The spread of coronavirus has muddled the transition by introducing policy complications that couldn’t have been imagined during the 2019 elections. With schools closed for most of 2020, some families began forming learning pods to compensate; in response, the board posted a letter discouraging parents from taking that step, warning of possible “long-term negative implications for public education and social justice.”

The chaos and improvisation imposed by COVID-19 also made it difficult to assess the effectiveness of Cordova and her team, Anderson noted, especially as board members set out to keep their campaign promises.

“I got elected in Nov. 2019, and the pandemic began in March,” he said. “Through the time that we didn’t have a pandemic, we had other district issues we were working on, and I was trying to fulfill my 100-day plan. So we weren’t able to see Superintendent Cordova govern outside of a crisis.”

Denver Board of Education member Tay Anderson at his swearing-in in 2019. (Helen H. Richardson/MediaNews Group/The Denver Post via Getty Images)

One question, complicated over the past year by the exigencies of public health, is whether the current board will propose a comprehensive vision for how to improve school performance. The district once adhered to such a roadmap, dubbed Denver Plan 2020, but it expired at the end of the year. The board began developing a new plan last January, but soon delayed the process as they pivoted to dealing with the pandemic. At the same time, members pushed forward last year on a number of progressive initiatives unrelated to COVID, including ending its contract with the Denver police department and approving a new principals’ union.

Ferrandino, the district’s former chief financial officer, said he agreed with the decision to temporarily punt on long-term planning, arguing that lockdown conditions would have made it too challenging to solicit appropriate input from the public. But the broad shifts sought by the board would require more consensus and communication, he added.

“If you’re changing things, you need four [members] to give clear direction,” he observed. “Big change in any organization needs focus. When you have 20 priorities you have no priorities, because you’re not sending a clear message of what people should focus on.”

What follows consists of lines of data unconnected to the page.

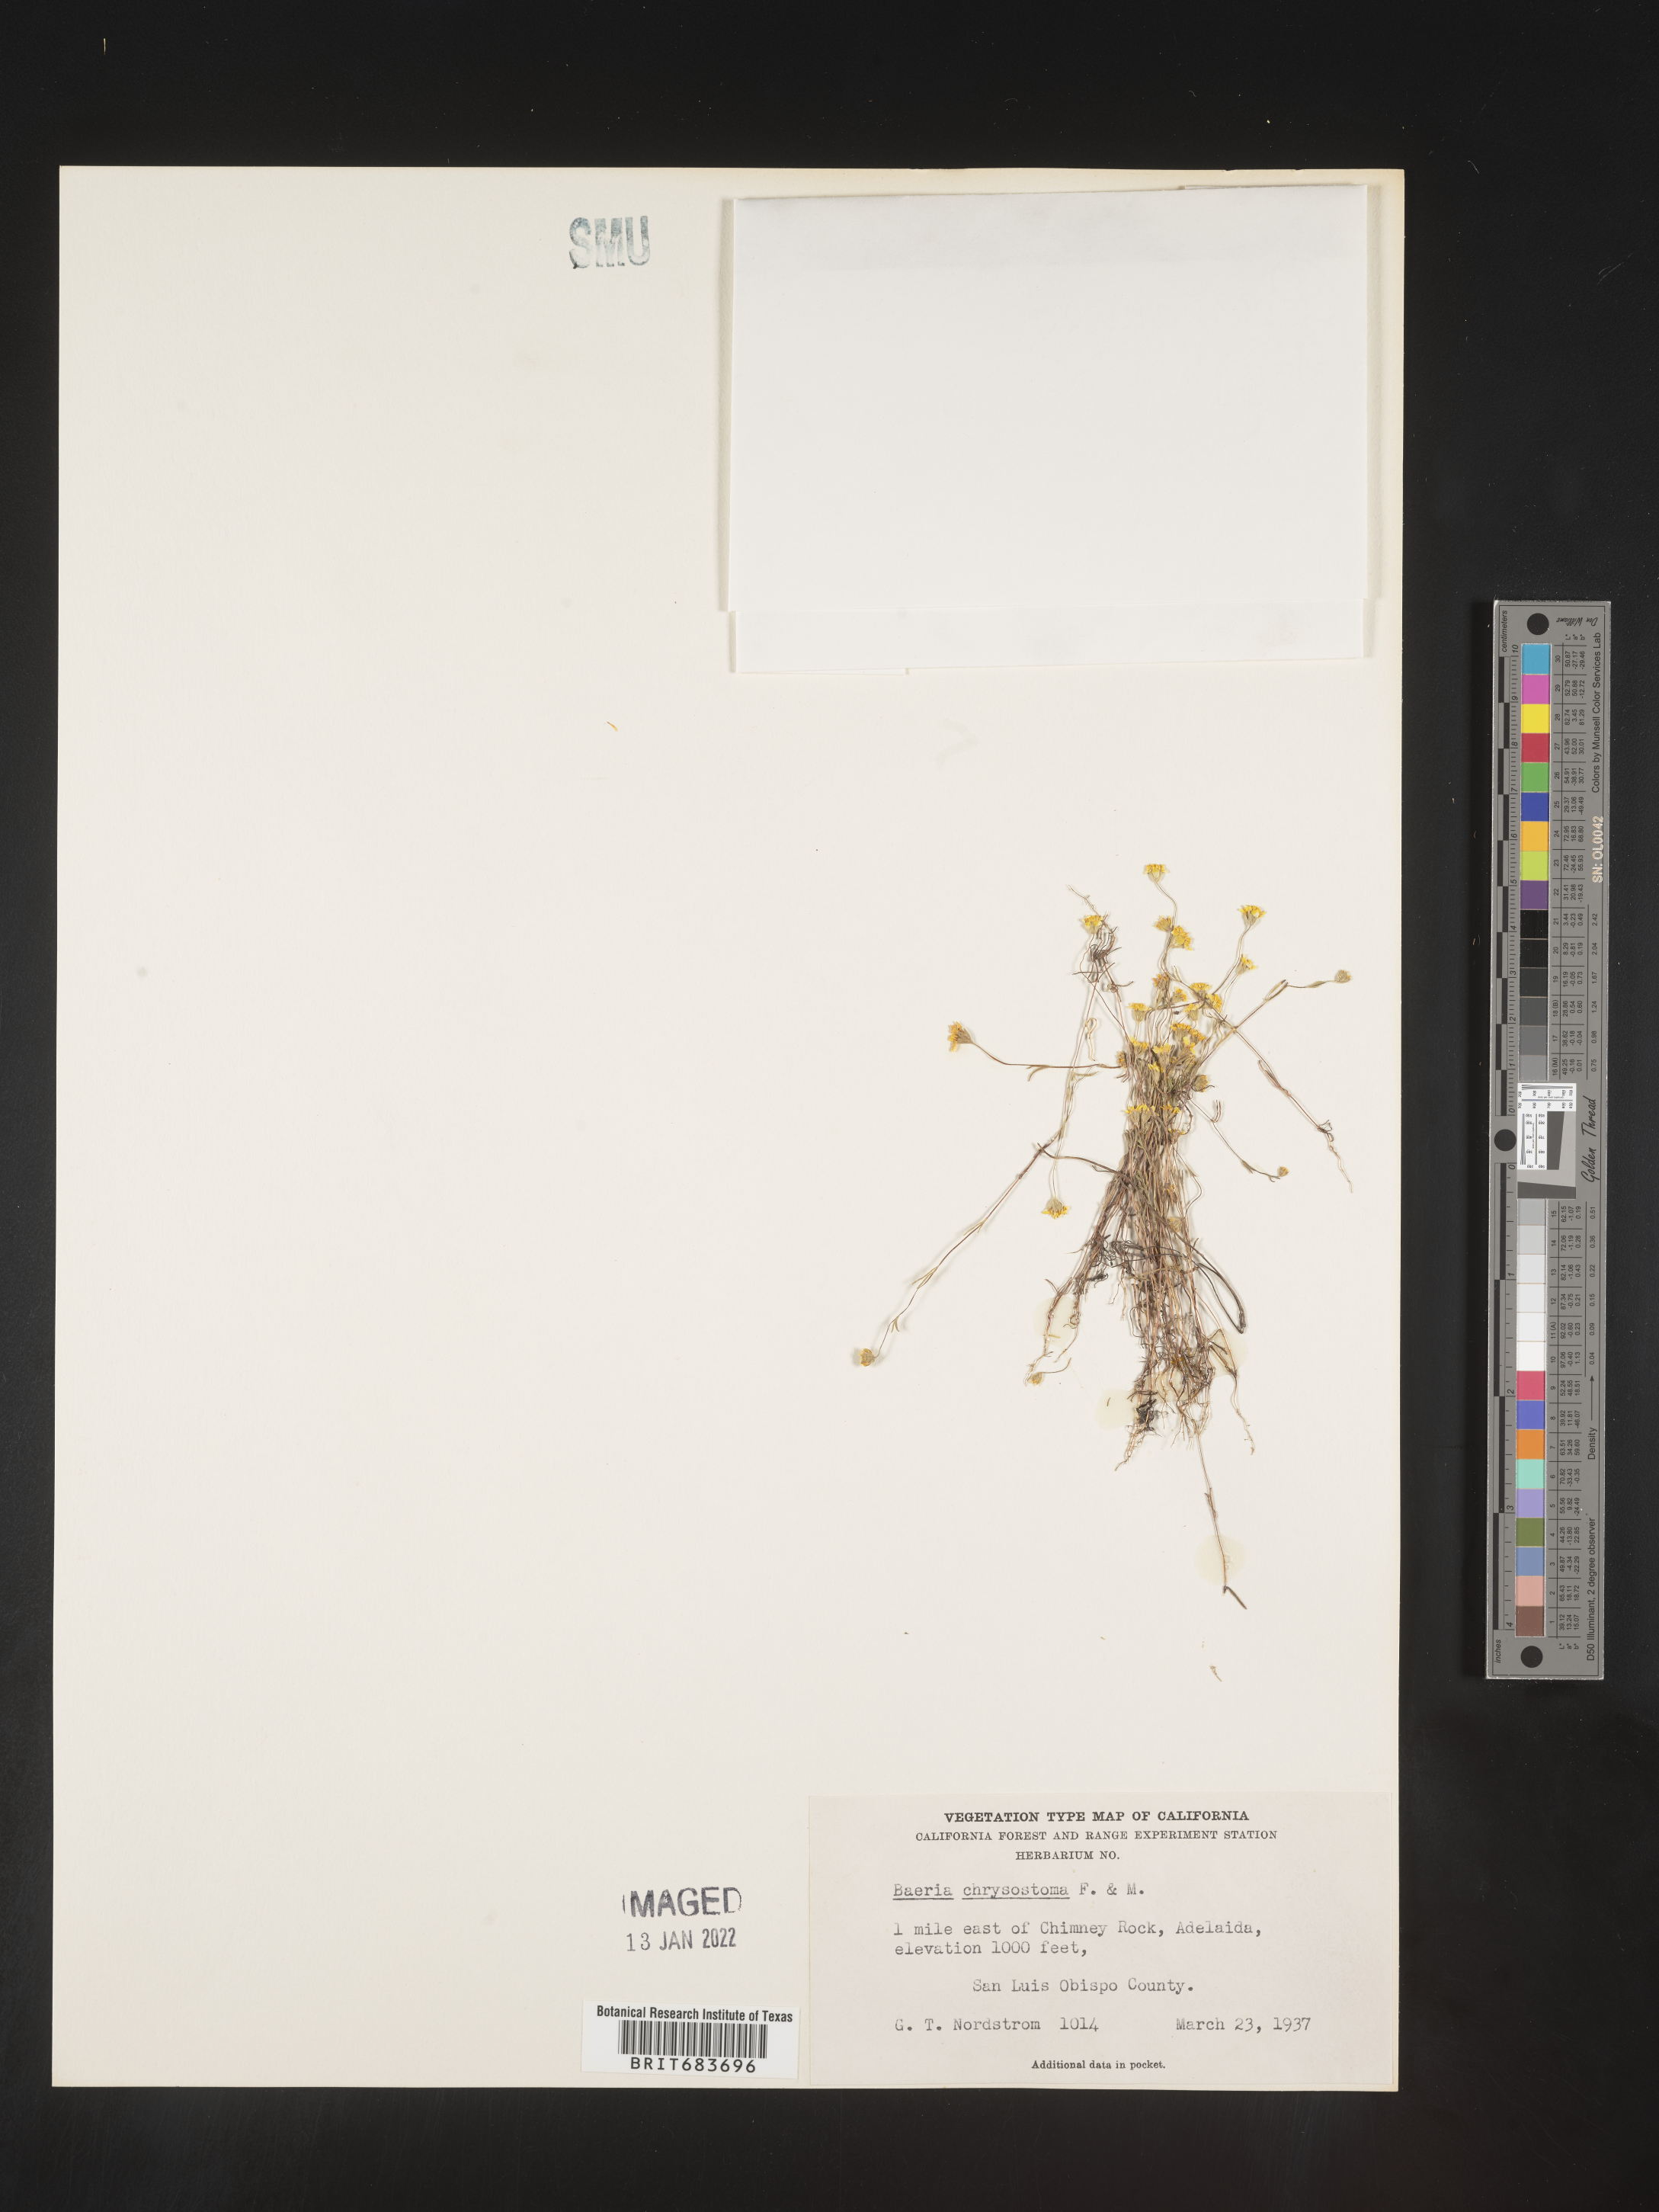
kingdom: Plantae
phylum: Tracheophyta
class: Magnoliopsida
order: Asterales
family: Asteraceae
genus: Lasthenia
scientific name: Lasthenia
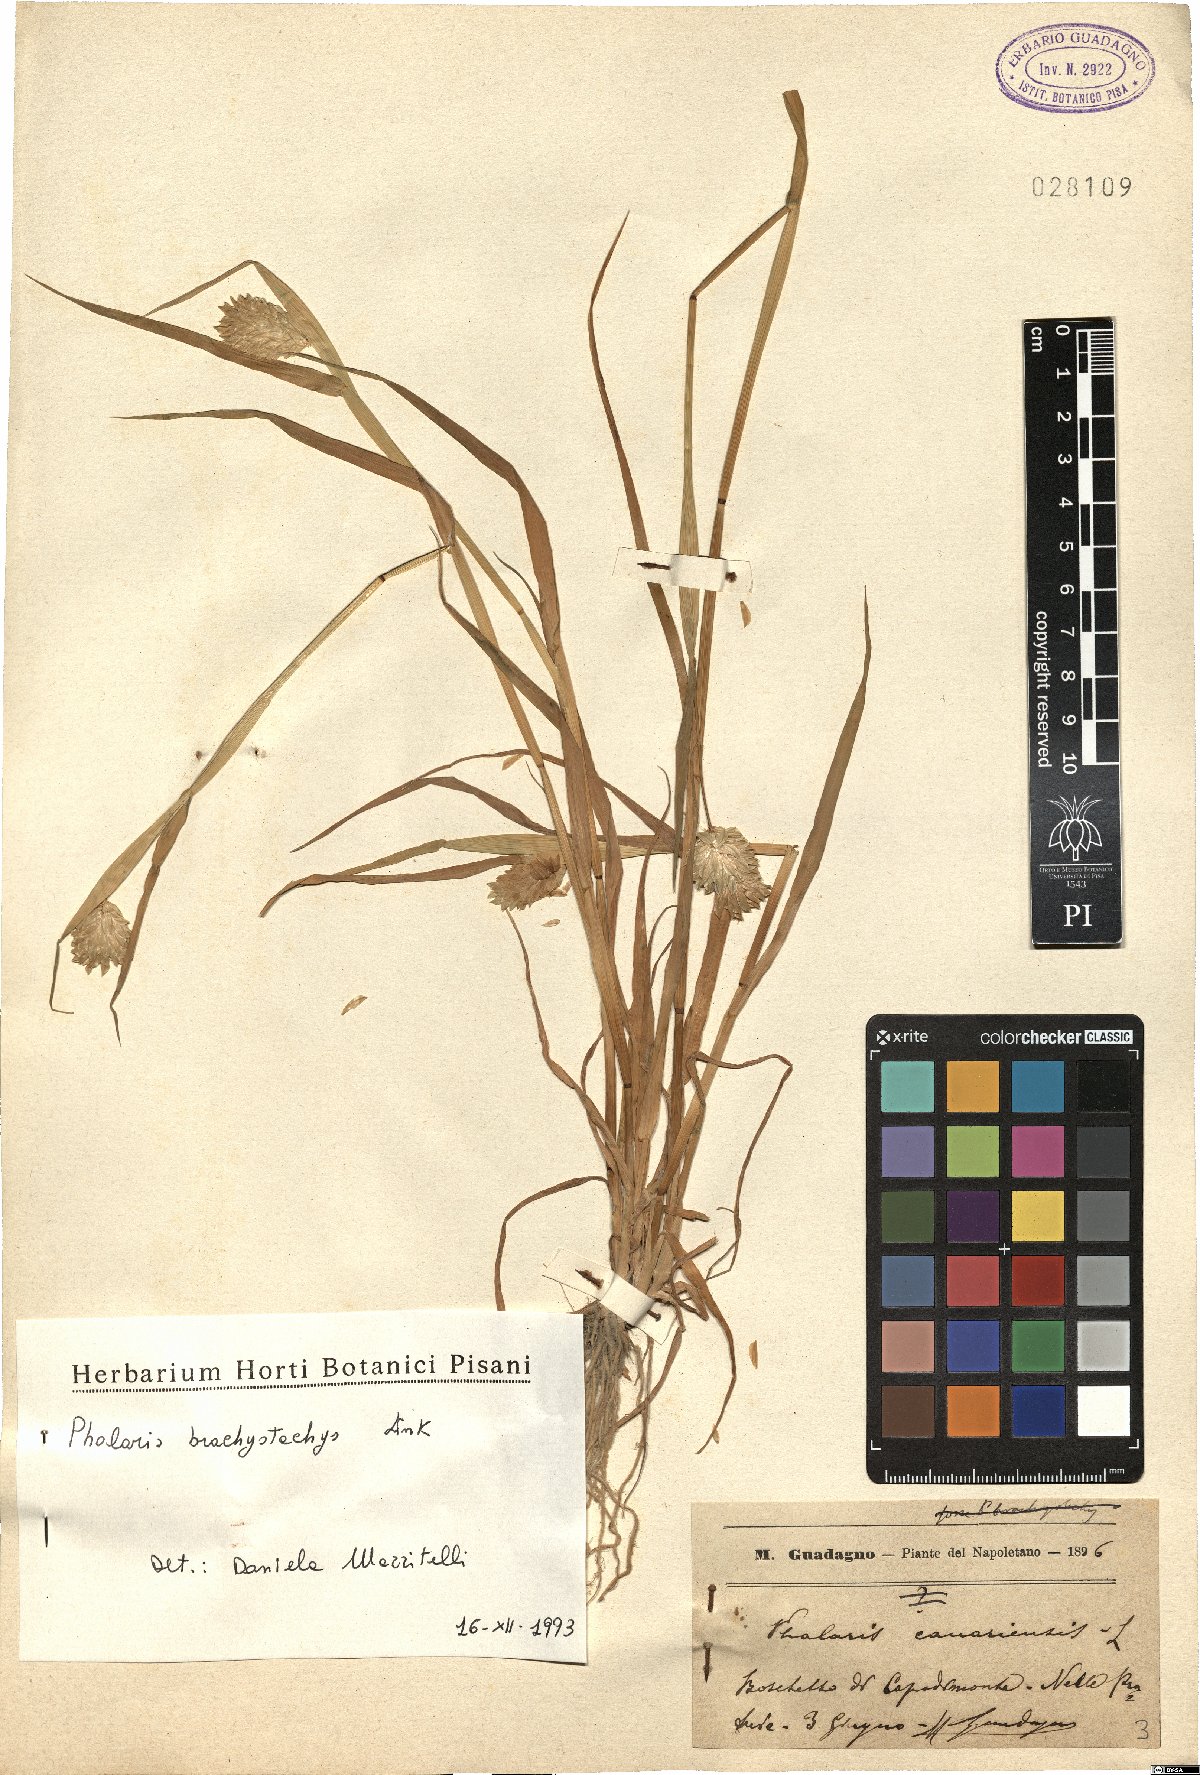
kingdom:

Magnifying the ambiguity is the constant stressor of COVID. While most major school districts are plotting a return to normal this spring, the University of Colorado’s Teske said that Denver’s recovery process seems to have shunted huge substantive issues of both personnel and policy into the footlights.

“It’s been weird. Well, I don’t know if it’s been weirder than everywhere else in the country, but with all the background stuff going on, it seems like everything right now is on pause to deal with [COVID].”